The early modern appropriations of Hippocrates lay bare the ideological uses of history. The hermeneutical pliability of the Hippocratic figure made it possible for the legendary Greek physician to become at once the champion of iatrophysics and the original iatrochemist. But the variegated gallery of the early modern Hippocrates reminds us once more that dealing with the medico-chemical debate in terms of a polarization between vitalism and mechanism is unsatisfactory and misleading. In medicine, the adoption of the reassuring dichotomy between Aristotelian naturalism and mechanical philosophy is not so easy as in the physical sciences. Debus’ introduction of the notion of ‘chemical philosophy’ was timely and it still is because it aids the development of a more complex historical panorama.
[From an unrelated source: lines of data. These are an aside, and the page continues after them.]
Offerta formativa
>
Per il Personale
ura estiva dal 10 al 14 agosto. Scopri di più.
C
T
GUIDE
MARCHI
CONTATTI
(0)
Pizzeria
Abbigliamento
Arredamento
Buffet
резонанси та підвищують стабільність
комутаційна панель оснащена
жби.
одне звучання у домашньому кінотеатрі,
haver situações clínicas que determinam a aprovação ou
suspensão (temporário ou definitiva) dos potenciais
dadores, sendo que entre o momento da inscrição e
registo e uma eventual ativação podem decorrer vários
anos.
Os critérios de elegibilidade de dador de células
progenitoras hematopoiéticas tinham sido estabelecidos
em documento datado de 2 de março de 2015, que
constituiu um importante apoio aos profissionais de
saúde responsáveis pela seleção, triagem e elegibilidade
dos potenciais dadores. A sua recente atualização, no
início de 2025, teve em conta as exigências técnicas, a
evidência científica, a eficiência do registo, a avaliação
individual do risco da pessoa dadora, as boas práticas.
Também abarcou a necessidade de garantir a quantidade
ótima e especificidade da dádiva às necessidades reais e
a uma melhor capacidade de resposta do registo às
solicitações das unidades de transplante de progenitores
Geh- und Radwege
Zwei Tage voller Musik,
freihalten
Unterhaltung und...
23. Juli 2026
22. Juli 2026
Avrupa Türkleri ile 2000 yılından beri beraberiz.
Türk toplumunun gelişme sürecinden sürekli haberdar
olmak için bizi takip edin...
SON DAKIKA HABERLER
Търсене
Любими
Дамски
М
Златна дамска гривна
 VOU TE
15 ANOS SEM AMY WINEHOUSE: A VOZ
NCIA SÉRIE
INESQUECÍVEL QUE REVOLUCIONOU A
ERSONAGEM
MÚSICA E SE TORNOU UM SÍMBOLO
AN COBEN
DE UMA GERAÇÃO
But precisely because of this complexity, the category of chemical philosophy, not merely a heading for spagiric naturalism, turns out to be more varied than the Paracelso-Helmontian one: one has only to think of reluctant alchemists like Robert Boyle, of ‘chymical Galenists’ like George Castle and Francis Glisson, and of chemical iatrophysicists like Giovanni Alfonso Borelli and Marcello Malpighi. The principal merit of Debus’ book lies precisely in relieving readers of their ‘isms’ and exposing them to the complexity of the early modern interplay between medicine and chemistry, rising mechanical philosophies and still influential naturalisms.